What is required: Go over the entries below line by line, copying each one that contains the word "white".

(Beginning of Supplied data)

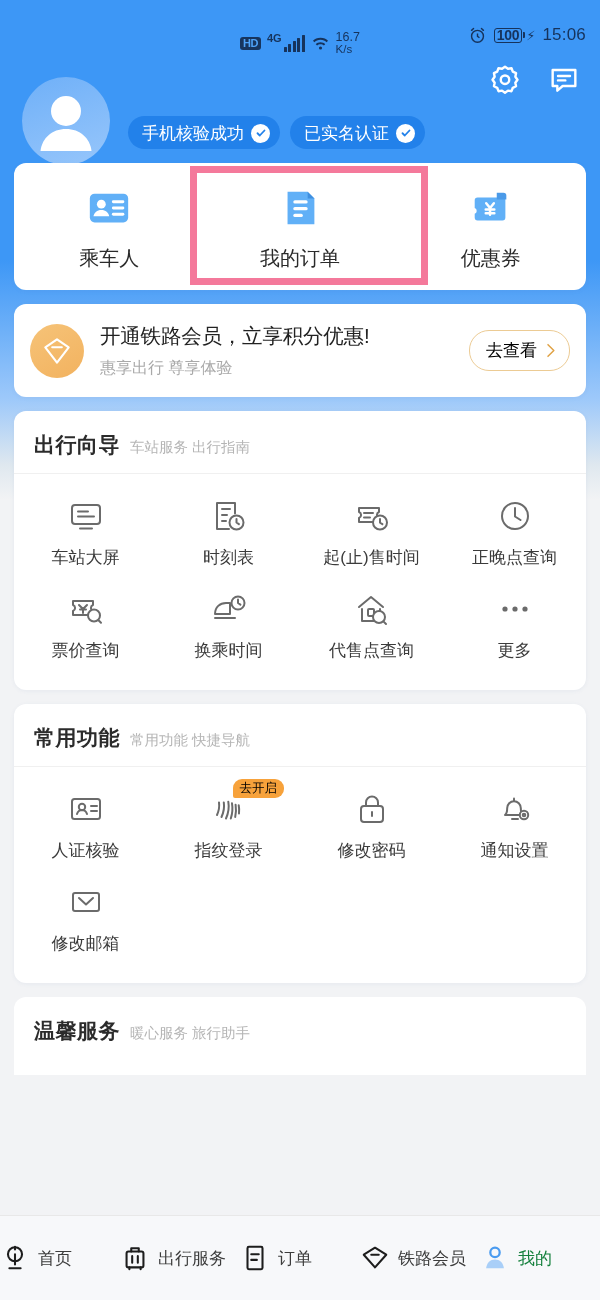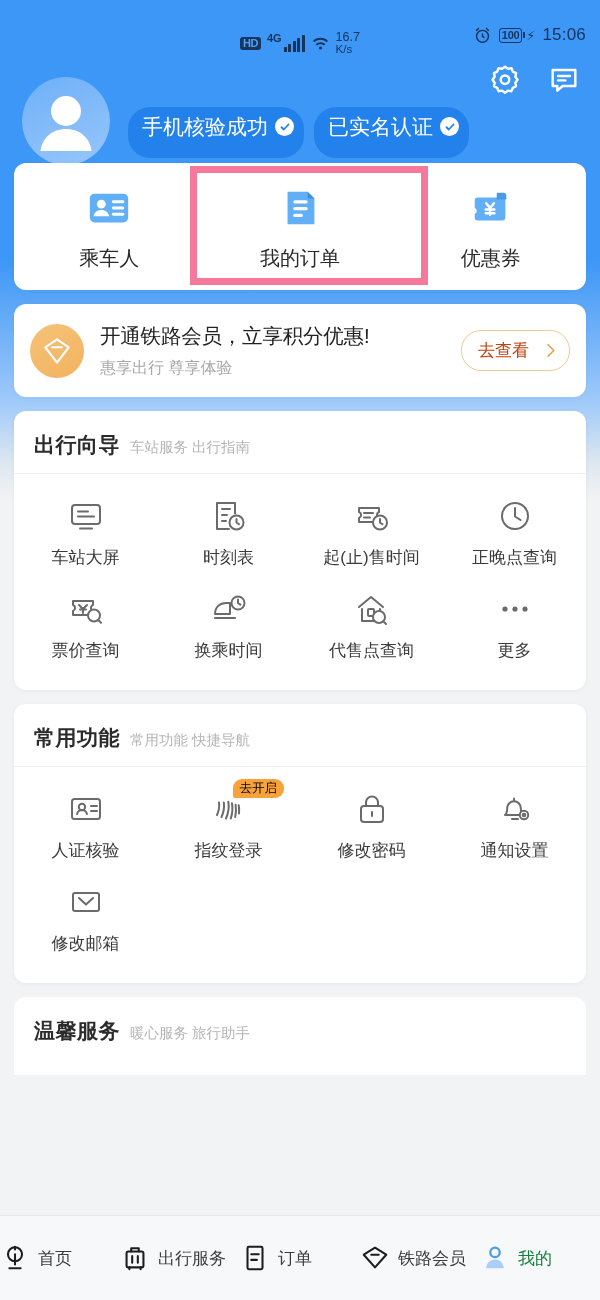--- a/index.html
+++ b/index.html
@@ -31,21 +31,21 @@
     border-radius:3px; padding:1px 3px; line-height:11px; letter-spacing:-.5px;
   }
   .g4{ font-size:11px; font-weight:bold; color:#16335c; position:relative; top:-5px; margin-right:-4px;}
   .bars{ display:flex; align-items:flex-end; gap:1.5px; height:17px;}
   .bars i{ width:3px; background:#16335c; display:block; border-radius:.5px;}
   .wifi-ic{ width:19px; height:17px;}
   .netspeed{ font-size:12.5px; line-height:12px; color:#16335c; text-align:left; }
   .netspeed small{ display:block; font-size:11.5px; }
   .sb-right{ position:absolute; right:14px; top:8px; display:flex; align-items:center; gap:7px; color:#16335c;}
   .batt{
-    border:1.6px solid #16335c; border-radius:3px; font-size:11px; font-weight:bold;
+    border:1.6px solid #16335c; border-radius:3px; font-size:14px; font-weight:bold;
     padding:0 2px; line-height:13px; letter-spacing:-.3px;
   }
   .batt-wrap{display:flex;align-items:center;}
   .batt-nub{ width:2px;height:6px;background:#16335c;margin-left:1px;border-radius:0 1px 1px 0;}
   .bolt{font-size:13px;font-weight:bold;margin-left:1px;}
   .clock-txt{ font-size:17px; color:#16335c; letter-spacing:.2px;}
   .sb-icons{
     position:absolute; right:20px; top:46px; display:flex; gap:26px; align-items:center;
   }
 
@@ -53,21 +53,21 @@
   .profile{ display:flex; align-items:center; padding:10px 0 0 22px; height:94px;}
   .avatar{
     width:88px; height:88px; border-radius:50%;
     background:linear-gradient(160deg,#6fb0f8,#97c6fb);
     display:flex; align-items:flex-end; justify-content:center; overflow:hidden;
     flex:none;
   }
   .badges{ display:flex; gap:10px; margin-left:18px; margin-top:22px;}
   .badge{
     background:#2281ea; color:#fff; border-radius:22px;
-    padding:6px 10px 17px 14px; font-size:21px;
+    padding:6px 10px 4px 14px; font-size:17px;
     display:flex; align-items:center; gap:7px; white-space:nowrap;
   }
   .badge .ck{
     width:19px;height:19px;border-radius:50%;background:#fff;
     display:flex;align-items:center;justify-content:center;flex:none;
   }
 
   
   .card{
     background:#fff; border-radius:12px; margin:0 14px 14px 14px;
@@ -87,22 +87,22 @@
   .member{ display:flex; align-items:center; padding:18px 16px; gap:16px;}
   .member-ic{
     width:54px;height:54px;border-radius:50%;
     background:linear-gradient(150deg,#f6c378,#f2b25f);
     display:flex;align-items:center;justify-content:center;flex:none;
   }
   .member-txt{flex:1;}
   .member-title{ font-size:20.5px; color:#222; letter-spacing:-.2px;}
   .member-sub{ font-size:16px; color:#a9a9a9; margin-top:8px;}
   .member-btn{
-    border:1.6px solid #eccb94; color:#c2410c; border-radius:20px;
-    padding:8px 13px 8px 16px; font-size:17px; display:flex; align-items:center; gap:16px;
+    border:1.6px solid #eccb94; color:#000000; border-radius:20px;
+    padding:8px 13px 8px 16px; font-size:17px; display:flex; align-items:center; gap:8px;
     white-space:nowrap; background:#fff;
   }
 
   
   .sect-head{ padding:20px 20px 14px 20px; display:flex; align-items:baseline; gap:10px;
                border-bottom:1px solid #f0f0f0; }
   .sect-title{ font-size:21px; color:#2b2b2b; font-weight:bold; letter-spacing:.5px;}
   .sect-sub{ font-size:14.5px; color:#b5b5b5;}
   .grid{ display:flex; flex-wrap:wrap; padding:14px 0 16px 0;}
   .cell{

(End of Supplied data)

Result:
     display:flex; align-items:center; gap:7px; white-space:nowrap;
     white-space:nowrap; background:#fff;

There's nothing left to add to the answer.